We investigate the role of relative tRNA availabilities in limiting the rate of amino acid incorporation during the translation stage of protein synthesis. Although an extensive literature focuses on maximizing the incorporation rate, the physical importance of having only finite amounts of information to control tRNA abundances has not been similarly addressed. This project quantifies the existing tradeoff between the protein synthesis rate and available information by maximizing the system's entropy, and defines the minimum information required to achieve a given mean synthesis rate. The resulting model predicts the distribution of likely sets of tRNA abundances required to produce the essential proteins of a given cell type for an initial set of codon frequencies.
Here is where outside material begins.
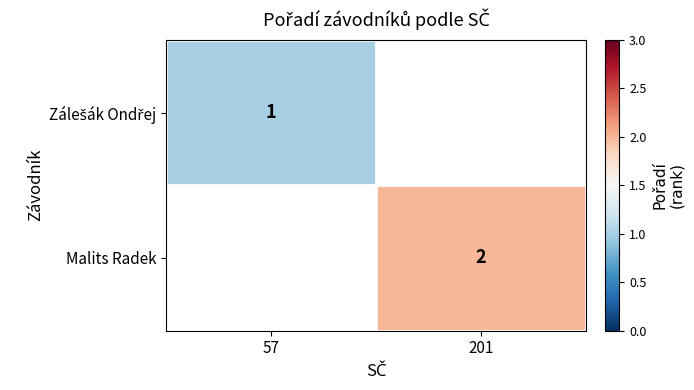

True or false: Malits Radek has a value of 1 at 201.

False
Numerical methods and Monte Carlo simulations then characterize and manipulate the selectivity of the model's solution space for tRNA abundance sets of E. coli under several experimental settings, demonstrating the feasibility of achieving the predicted minimum incorporation time. At the localization limit, we show that the optimal solutions involve largely mid-range concentrations but are distinctly nonuniform, with individual tRNAs varying by the importance of the corresponding cognate codon. The findings demonstrate the types of analyses possible with the model, but more accurate data about tRNA abundances under various conditions could usefully fine-tune the parameters. The model provides a plausible mechanism by which, given a set of weighted codon frequencies, one can predict the optimal tRNA availability and directly determine the cell's state at a given point on the information tradeoff continuum.